Last week I had the privilege of gathering with a group of other caregivers at a Caregiver Support Workshop called “In My Shoes”. It was an amazing event complete with speakers and booths with information and resources.
What struck me the most at the event was a sense of what Anne of Green Gables used to call a “kindred spirit” that existed between the other caregivers and myself. Without even knowing each other, a feeling of intimacy and understanding developed as soon as the words, “My husband has Alzheimer’s” or the exchange of teary glances from two sisters supporting their mother were shared. We really are all in this together.
I’m sure there are people who find it odd that I share so openly private family matters. Most of us were raised not to do so. But, there is great comfort and strength given and received when we share with someone who knows what it feels like to be “in our shoes.”
Let’s be honest, this caregiving gig can be an ugly thing. We see our spouses and parents fade into a shell of what they used to be. Often their behaviours are dangerous, difficult and embarrassing. If you are the lone ranger type, I encourage you to reach out to someone who is walking the same path as you. Find a support group; they are full of people – just like you, whose lives have been derailed by dementia and loss. These people have found resources, ideas and ways to cope a little better and are there to make your load lighter. Contact your local Alzheimer’s Society, your local community care supports and VON for Respite. You’ll be glad you did. You are not alone.
Finally, here is a cute little gift our local Alzheimer’s Society of BHQ gave the workshop participants last week. It is called “The Caregiver’s Tool Kit”. In it is everything you need to be a caregiver and I doubt they’d mind me sharing it:
The Caregiver’s Tool Kit
Cotton Ball: A reminder that no one ever died of dust bunny disease. Quit feeling guilty for what’s left undone.

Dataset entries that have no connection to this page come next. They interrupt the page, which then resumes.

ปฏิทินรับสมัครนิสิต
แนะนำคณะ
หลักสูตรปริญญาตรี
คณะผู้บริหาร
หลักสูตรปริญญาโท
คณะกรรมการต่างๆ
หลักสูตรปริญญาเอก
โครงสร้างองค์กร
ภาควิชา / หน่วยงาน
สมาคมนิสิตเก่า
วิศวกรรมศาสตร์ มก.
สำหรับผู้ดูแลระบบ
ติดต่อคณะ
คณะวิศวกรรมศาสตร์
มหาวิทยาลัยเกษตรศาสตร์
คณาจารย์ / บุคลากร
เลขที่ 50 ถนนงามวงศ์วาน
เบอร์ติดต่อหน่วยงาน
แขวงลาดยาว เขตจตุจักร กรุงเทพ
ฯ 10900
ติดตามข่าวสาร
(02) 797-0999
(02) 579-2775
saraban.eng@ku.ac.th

Safety Pin: To hold yourself together on frazzled days.
Candle: To remind you to let your light shine, but burn it only at one end.
Rubber Band: For life’s boo-boo’s. Mistakes are essential for learning to live to one’s potential but look for the hidden lessons.

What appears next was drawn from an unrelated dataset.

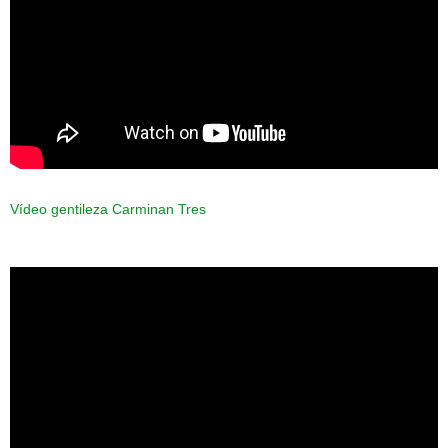
Vídeo gentileza Carminan Tres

Outlet Protectors: Don’t let all your energy drain out when you feel frustrated. Plug the leak with a brief break.
Perspective Adjusters: These look and taste like chocolate kisses, but they are molehills; don’t make them into mountains.
Eraser: For when you want to change your mind. Sometimes second thoughts are second chances.
Paper Clip: Plans that are neither glued nor stapled are easier to re-think. Be willing to change.